In [None]:
# set paths
from paths import DATA_DIR

In [15]:
import pandas as pd

In [16]:
# 重新加载原始数据
df_state_115 = pd.read_csv(DATA_DIR / "final_state_115_0803.csv")
df_state_name = pd.read_excel(DATA_DIR / "州名和州码.xlsx")

print("=== 去重前数据检查 ===")
print(f"df_state_name原始行数: {len(df_state_name)}")
print(f"df_state_name中state_name的唯一值数量: {df_state_name['state_name'].nunique()}")

# 对df_state_name按state_name去重，保留第一条记录
df_state_name_unique = df_state_name.drop_duplicates(subset=['state_name'], keep='first')

print(f"\n=== 去重后数据检查 ===")
print(f"df_state_name去重后行数: {len(df_state_name_unique)}")
print(f"df_state_name去重后state_name的唯一值数量: {df_state_name_unique['state_name'].nunique()}")

# 统一大小写和格式，提高匹配率
df_state_115['NAME_clean'] = df_state_115['NAME'].str.strip().str.lower()
df_state_name_unique['state_name_clean'] = df_state_name_unique['state_name'].str.strip().str.lower()
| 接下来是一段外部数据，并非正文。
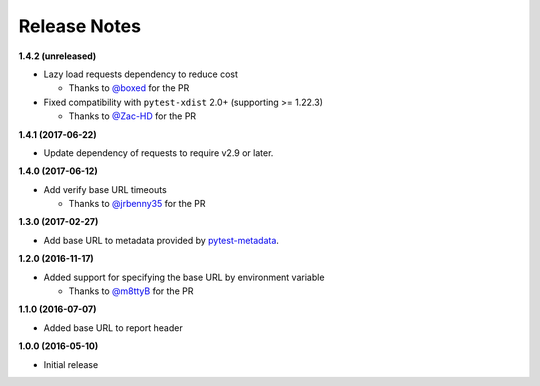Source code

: Release Notes
-------------

**1.4.2 (unreleased)**

* Lazy load requests dependency to reduce cost

  * Thanks to `@boxed <https://github.com/boxed>`_ for the PR

* Fixed compatibility with ``pytest-xdist`` 2.0+ (supporting >= 1.22.3)

  * Thanks to `@Zac-HD <https://github.com/Zac-HD>`_ for the PR

**1.4.1 (2017-06-22)**

* Update dependency of requests to require v2.9 or later.

**1.4.0 (2017-06-12)**

* Add verify base URL timeouts

  * Thanks to `@jrbenny35 <https://github.com/jrbenny35>`_ for the PR

**1.3.0 (2017-02-27)**

* Add base URL to metadata provided by
  `pytest-metadata <https://pypi.python.org/pypi/pytest-metadata/>`_.

**1.2.0 (2016-11-17)**

* Added support for specifying the base URL by environment variable

  * Thanks to `@m8ttyB <https://github.com/m8ttyB>`_ for the PR

**1.1.0 (2016-07-07)**

* Added base URL to report header

**1.0.0 (2016-05-10)**

* Initial release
print(f"\n=== 清理后的数据样例 ===")
print("df_state_115中的NAME_clean前10个:")
print(df_state_115['NAME_clean'].head(10).tolist())
print("\ndf_state_name_unique中的state_name_clean前10个:")
print(df_state_name_unique['state_name_clean'].head(10).tolist())

# 执行合并，使用清理后的字段
df_state_115_merged = df_state_115.merge(
    df_state_name_unique,
    left_on='NAME_clean',
    right_on='state_name_clean',
    how='left'
)

print(f"\n=== 合并结果 ===")
print(f"合并前df_state_115行数: {len(df_state_115)}")
print(f"合并后行数: {len(df_state_115_merged)}")

# 统计匹配情况
if 'state_code' in df_state_115_merged.columns:
    matched_count = df_state_115_merged['state_code'].notna().sum()
    unmatched_count = df_state_115_merged['state_code'].isna().sum()
    total_count = len(df_state_115_merged)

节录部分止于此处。